See Clayton Lab website: http://www.claytonlab.sbcs.qmul.ac.uk 

References

  1. C.-K. Chen, M. Blanco, C. Jackson, E. Aznauryan, N. Ollikainen, C. Surka, A. Chow, A. Cerase, P. McDonel, M. Guttman, Xist recruits the X chromosome to the nuclear lamina to enable chromosome-wide silencing. Science. 354, 468–472 (2016).
  2. Y. Itoh, K. Replogle, Y.-H. Kim, J. Wade, D. F. Clayton, A. P. Arnold, Sex bias and dosage compensation in the zebra finch versus chicken genomes: general and specialized patterns among birds. Genome Res. 20, 512–518 (2010).
  3. R. J. Agate, W. Grisham, J. Wade, S. Mann, J. Wingfield, C. Schanen, A. Palotie, A. P. Arnold, Neural, not gonadal, origin of brain sex differences in a gynandromorphic finch. Proc. Natl. Acad. Sci. U. S. A. 100, 4873–4878 (2003).
  4. P. H. Gunaratne, Y.-C. Lin, A. L. Benham, J. Drnevich, C. Coarfa, J. B. Tennakoon, C. J. Creighton, J. H. Kim, A. Milosavljevic, M. Watson, S. Griffiths-Jones, D. F. Clayton, Song exposure regulates known and novel microRNAs in the zebra finch auditory forebrain. BMC Genomics. 12, 277 (2011).
  5. Y.-C. Lin, C. N. Balakrishnan, D. F. Clayton, Functional genomic analysis and neuroanatomical localization of miR-2954, a song-responsive sex-linked microRNA in the zebra finch. Front.

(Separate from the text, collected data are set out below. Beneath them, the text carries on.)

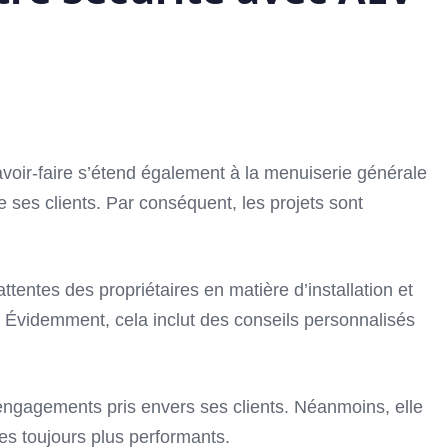
savoir-faire s’étend également à la menuiserie générale
 ses clients. Par conséquent, les projets sont
ntes des propriétaires en matière d’installation et
. Évidemment, cela inclut des conseils personnalisés
 engagements pris envers ses clients. Néanmoins, elle
ces toujours plus performants.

Neurosci. 8, 409 (2014).
  6. M. Warnefors, K. Mössinger, J. Halbert, T. Studer, J. L. VandeBerg, I. Lindgren, A. Fallahshahroudi, P. Jensen, H. Kaessmann, Sex-biased microRNA expression in mammals and birds reveals underlying regulatory mechanisms and a role in dosage compensation. Genome Res. 27, 1961–1973 (2017).
  7. V. Fishman, N. Battulin, M. Nuriddinov, A. Maslova, A. Zlotina, A. Strunov, D. Chervyakova, A. Korablev, O. Serov, A. Krasikova, 3D organization of chicken genome demonstrates evolutionary conservation of topologically associated domains and highlights unique architecture of erythrocytes’ chromatin. Nucleic Acids Res. 47, 648–665 (2019).
  8. I. Mota-Gómez, D. G. Lupiáñez, A (3D-Nuclear) Space Odyssey: Making Sense of Hi-C Maps. Genes . 10 (2019), doi:10.3390/genes10060415.